Work item: Transcribe the stretch of the post on VMware's vRAM licensing from "What is vRAM?" through "allocation right now.".

Document section:
=-=-=

Update: VMware have since changed their licencing slightly in response to customer outrage (in fact, this post was intented to help that along). vRAM allowances have been increased, but the fact still remains – Virtualizing Exchange on VMware can cost thanks to these changes.
It’s not often I commentate on news, let along licensing changes – but upcoming changes to the licensing model for VMware will have significant implications for organisations looking to virtualise Exchange on the vSphere platform.
Yesterday, with the announcement of the latest incarnation of their virtualisation platform, VMware have introduced a new licensing model that makes major changes to the costs involved with virtualising memory intensive servers.
VMware’s upcoming changes still split features into different editions, and still license customers on a per-CPU basis, but in addition to this, vSphere is now licenced on the memory allocated to virtual machines, known as vRAM.
What is vRAM?
With vRAM each CPU licence comes with an allocation of memory that is assigned to a number of pools and shared amongst the virtual infrastructure. For each edition of ESX, you get the following vRAM amounts included:
- Standard Edition – 24GB per CPU licence
- Enterprise Edition – 32GB per CPU licence
- Enterprise Plus Edition – 48GB per CPU licence
If you need more vRAM, you need to buy more CPU licences for the same edition used on your hosts, and pools of vRAM cannot be shared among editions. So if you’ve got excess Standard Edition vRAM, you can’t offer it to your Enterprise Plus hosts and vice-versa. And just to be clear – this isn’t utilised RAM, it’s allocated RAM. You’re charged for it whether or not particular virtual machines need to use it it’s full allocation right now.
How does this affect virtual Exchange 2010?
Although many VMware employees and bloggers are talking about about how they don’t think people are right-sizing VMs (making sure VMs don’t have more memory than they really need), their thinking ultimately seems to be really be about how you should be sizing for the vSphere licencing, not the application. Exchange performance, especially for the mailbox role benefits from large memory allocations and these are easy to calculate using the Exchange team’s tools and guidance on TechNet. For many installations this may result in a number of Client Access Servers with 8GB RAM, Hub Transport with 4GB, Mailbox servers with upward of 32GB RAM and 16GB RAM for Unified Messaging servers.

=-=-=

Excerpted data:
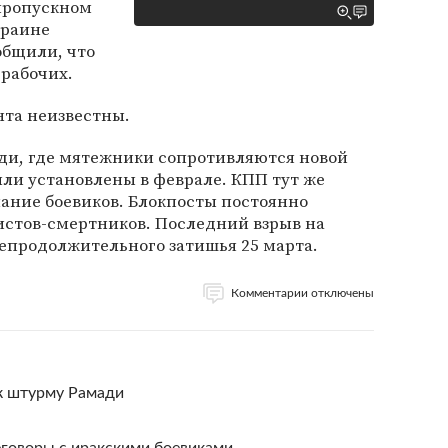
пропускном
краине
общили, что
 рабочих.
та неизвестны.
ади, где мятежники сопротивляются новой
ыли установлены в феврале. КПП тут же
ние боевиков. Блокпосты постоянно
истов-смертников. Последний взрыв на
епродолжительного затишья 25 марта.
Комментарии отключены
 к штурму Рамади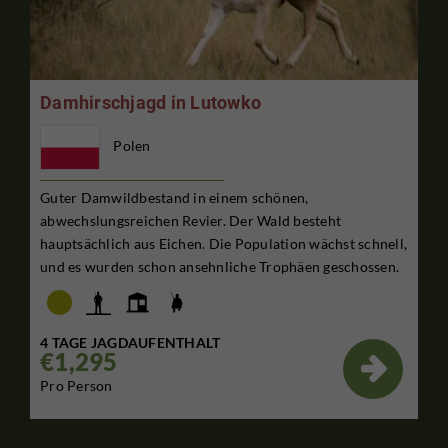
Damhirschjagd in Lutowko
Polen
Guter Damwildbestand in einem schönen,
abwechslungsreichen Revier. Der Wald besteht
hauptsächlich aus Eichen. Die Population wächst schnell,
und es wurden schon ansehnliche Trophäen geschossen.
4 TAGE JAGDAUFENTHALT
€1,295

Pro Person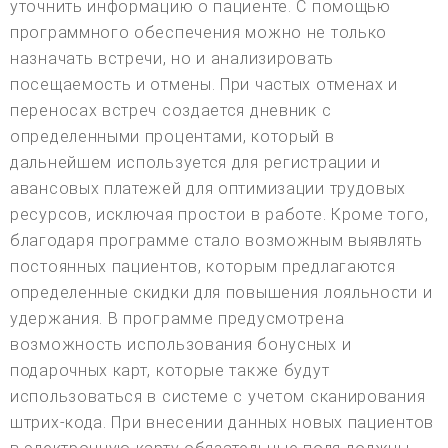
уточнить информацию о пациенте. С помощью
программного обеспечения можно не только
назначать встречи, но и анализировать
посещаемость и отмены. При частых отменах и
переносах встреч создается дневник с
определенными процентами, который в
дальнейшем используется для регистрации и
авансовых платежей для оптимизации трудовых
ресурсов, исключая простои в работе. Кроме того,
благодаря программе стало возможным выявлять
постоянных пациентов, которым предлагаются
определенные скидки для повышения лояльности и
удержания. В программе предусмотрена
возможность использования бонусных и
подарочных карт, которые также будут
использоваться в системе с учетом сканирования
штрих-кода. При внесении данных новых пациентов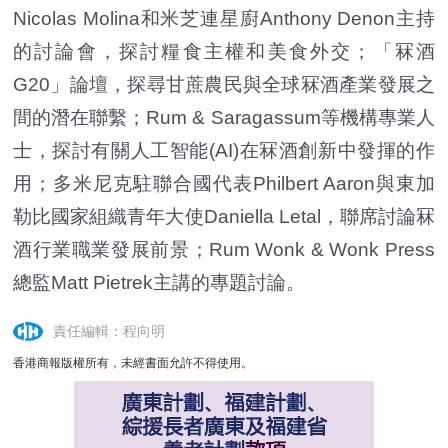
Nicolas Molina和米芝連星廚Anthony Denon主持
的討論會，探討糧食主權和美食外交；「冧酒
G20」論壇，探尋甘蔗農民與全球冧酒產業發展之
間的潛在聯繫；Rum & Saragassum等機構專業人
士，探討有關人工智能(AI)在冧酒創新中發揮的作
用；多米尼克駐聯合國代表Philbert Aaron與東加
勒比國家組織青年大使Daniella Letal，聯席討論冧
酒行業職業發展前景；Rum Wonk & Wonk Press
總監Matt Pietrek主講的專題討論。
責任編輯：程向明
香港商報版權所有，未經書面允許不得使用。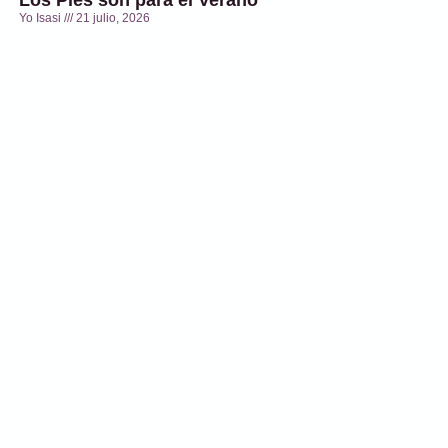
Yo Isasi
21 julio, 2026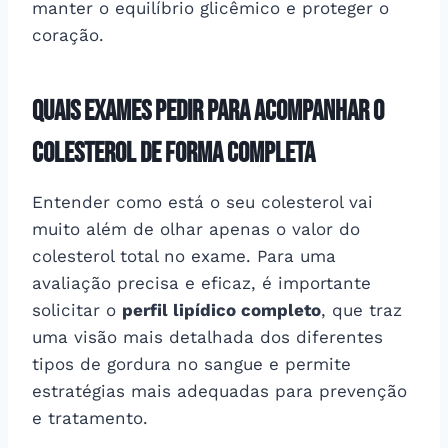
manter o equilíbrio glicêmico e proteger o
coração.
Quais exames pedir para acompanhar o
colesterol de forma completa
Entender como está o seu colesterol vai
muito além de olhar apenas o valor do
colesterol total no exame. Para uma
avaliação precisa e eficaz, é importante
solicitar o
perfil lipídico completo
, que traz
uma visão mais detalhada dos diferentes
tipos de gordura no sangue e permite
estratégias mais adequadas para prevenção
e tratamento.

=-=-=

Written response:
What is vRAM?
With vRAM each CPU licence comes with an allocation of memory that is assigned to a number of pools and shared amongst the virtual infrastructure. For each edition of ESX, you get the following vRAM amounts included:
- Standard Edition – 24GB per CPU licence
- Enterprise Edition – 32GB per CPU licence
- Enterprise Plus Edition – 48GB per CPU licence
If you need more vRAM, you need to buy more CPU licences for the same edition used on your hosts, and pools of vRAM cannot be shared among editions. So if you’ve got excess Standard Edition vRAM, you can’t offer it to your Enterprise Plus hosts and vice-versa. And just to be clear – this isn’t utilised RAM, it’s allocated RAM. You’re charged for it whether or not particular virtual machines need to use it it’s full allocation right now.